Optional toppings: sliced green onions, pumpkin seeds, chopped parsley

directions

  1. Preheat oven to 375°F (190°C).
  2. In a 9×13-inch baking dish, combine diced sweet potatoes, Brussels sprouts, onion, garlic, smoked paprika, and cumin. Drizzle with half of the oil, season with salt and pepper, and toss to coat.
  3. Pour the chicken broth over the vegetables and cover the dish with aluminum foil.
  4. In a large skillet, heat the remaining oil over medium-high heat. Add the chicken pieces and season with salt and pepper. Cook until lightly browned, about 5–6 minutes (they don’t need to be fully cooked through).
  5. Remove the foil from the baking dish and add the partially cooked chicken and dried cranberries. Stir everything together.
  6. Bake uncovered for an additional 25–30 minutes, or until the chicken is cooked through and the vegetables are tender.
  7. Sprinkle shredded cheddar cheese over the top and return to the oven for 5 minutes, until melted.
  8. Garnish with your favorite toppings before serving.

Servings and timing

Servings: 6
Prep time: 10 minutes
Cook time: 45 minutes
Total time: 55 minutes

Variations

  • Swap the Protein: Use turkey, sausage, or a plant-based alternative for different dietary preferences.
  • Vegetarian Option: Omit the chicken and add chickpeas or white beans for a hearty meatless version.
  • Cheese Options: Try gouda, mozzarella, or goat cheese instead of sharp cheddar.
  • Add Grains: Stir in cooked quinoa or brown rice before the final bake for a more filling dish.
  • Spice It Up: Add a pinch of cayenne or red pepper flakes for extra heat.

storage/reheating

Store leftovers in an airtight container in the refrigerator for up to 4 days.
To reheat, microwave individual portions for 2–3 minutes or reheat in the oven at 350°F (175°C) for 10–15 minutes until heated through.
The casserole can also be frozen (without the cheese) for up to 2 months. Thaw overnight in the refrigerator before reheating.

FAQs

How do I know when the chicken is fully cooked?

The chicken should reach an internal temperature of 165°F (74°C) and appear white throughout with no pink.

Can I make this casserole ahead of time?

Yes, you can assemble the casserole (without baking) up to 24 hours in advance. Keep it covered in the fridge and bake when ready.

What can I substitute for Brussels sprouts?

You can use broccoli, green beans, or chopped kale as alternatives.

Can I use rotisserie chicken?

Yes, shredded rotisserie chicken works well.
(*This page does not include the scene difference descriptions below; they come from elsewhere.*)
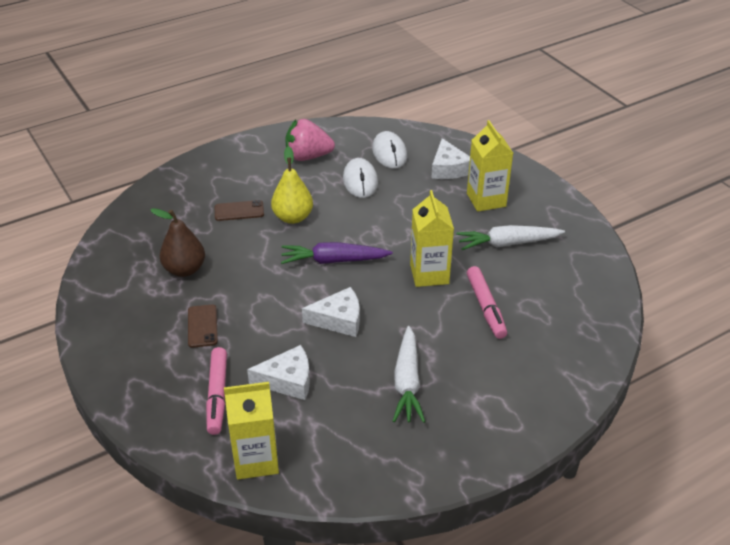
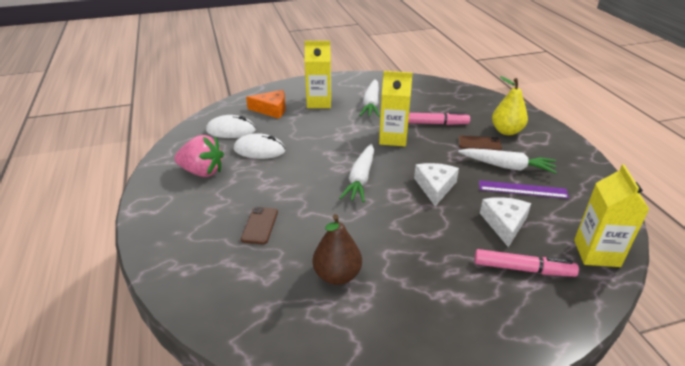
camera: 75 degrees left, 5 degrees down
brown phone [188,305,218,348] -> brown phone moved to [458,135,502,151]
yellow pear [271,146,313,224] -> yellow pear moved to [492,76,528,135]
purple carrot [281,242,393,264] -> white carrot [339,144,374,203]
pink strawberry [285,119,335,161] -> pink strawberry turned 90 degrees counterclockwise [174,135,224,177]
white cheese [432,138,470,179] -> orange cheese [246,90,286,119]
none -> purple ruler [479,180,569,199]

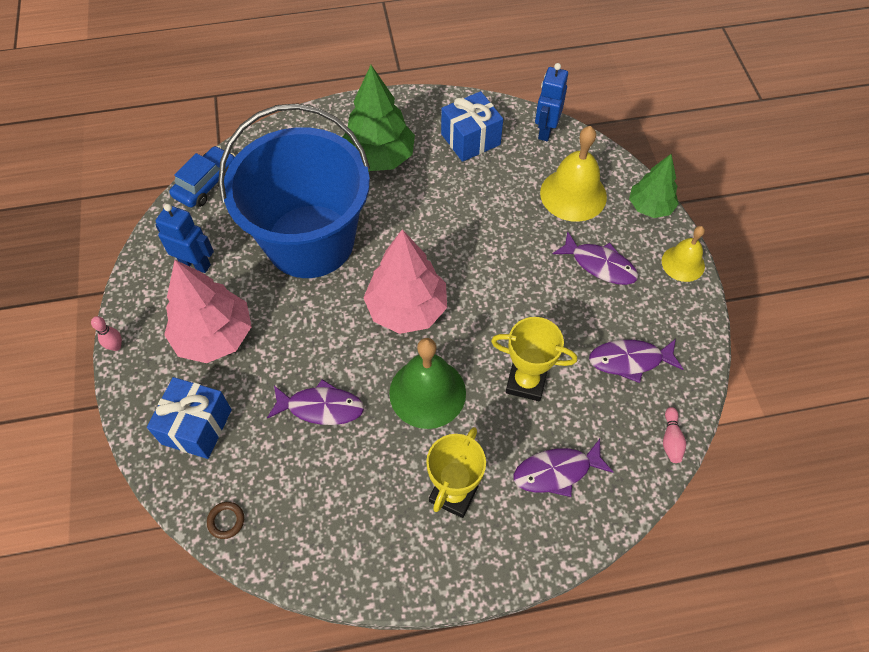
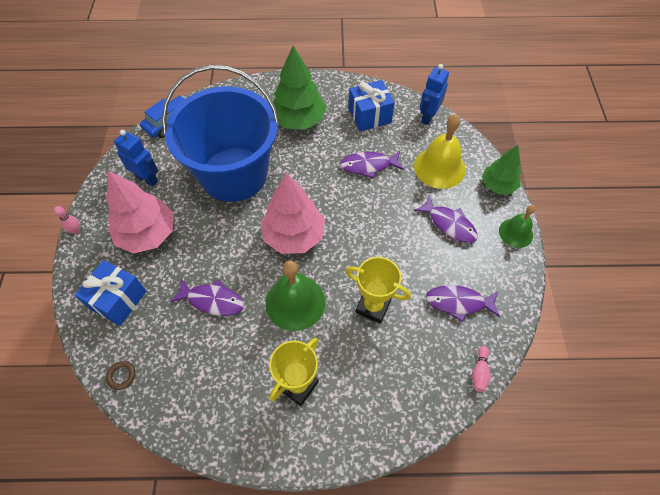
camera: 10 degrees right, 0 degrees up
purple fish [514,439,614,497] -> purple fish moved to [340,151,404,179]
yellow bell [662,226,705,282] -> green bell [499,205,535,248]

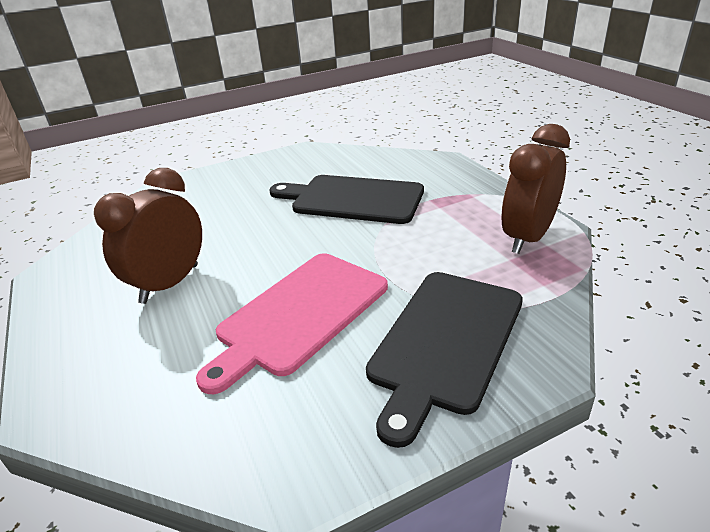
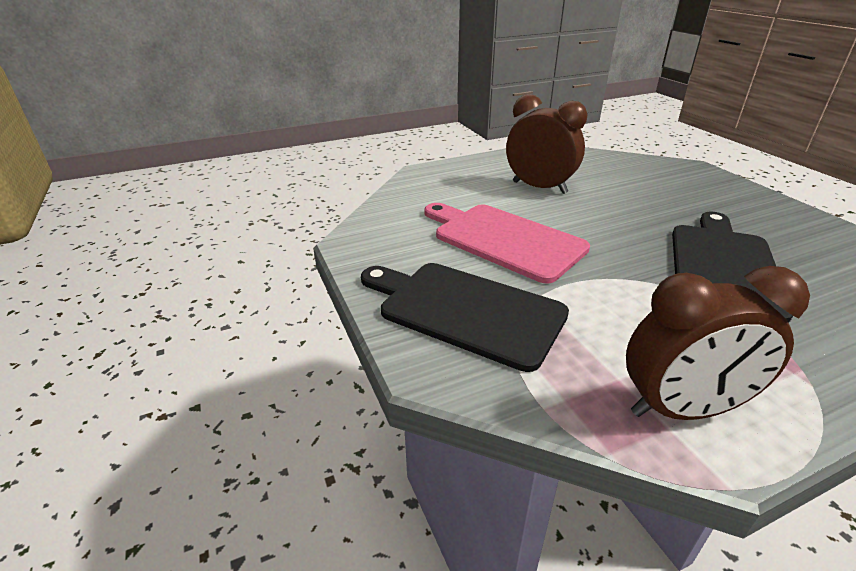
camera: 90 degrees right, 0 degrees up
brown clock [502,124,570,254] -> brown clock turned 135 degrees clockwise [626,266,810,420]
Add it during the second bake step with the cranberries.

Is this casserole gluten-free?

Yes, as long as you use gluten-free chicken broth and seasonings, the recipe is gluten-free.

Can I use frozen vegetables?

Yes, but thaw and pat them dry before using to avoid excess moisture.

How can I make this dish dairy-free?

Skip the cheese or use a dairy-free cheese alternative.

What are the best toppings?

Green onions, chopped parsley, or pumpkin seeds add flavor and texture.

Can I double the recipe?

Absolutely. Use a larger baking dish or divide between two pans.

What’s the best side dish for this casserole?

It pairs well with a simple green salad or crusty bread.

Conclusion

Easy Harvest Chicken Casserole is a warm, wholesome, and satisfying meal that’s ideal for cooler weather and busy schedules. Its combination of seasonal vegetables, savory chicken, and sweet cranberries makes it a standout dish your family will ask for again and again. Whether you’re looking for a new weeknight staple or a make-ahead meal, this casserole delivers on both flavor and convenience.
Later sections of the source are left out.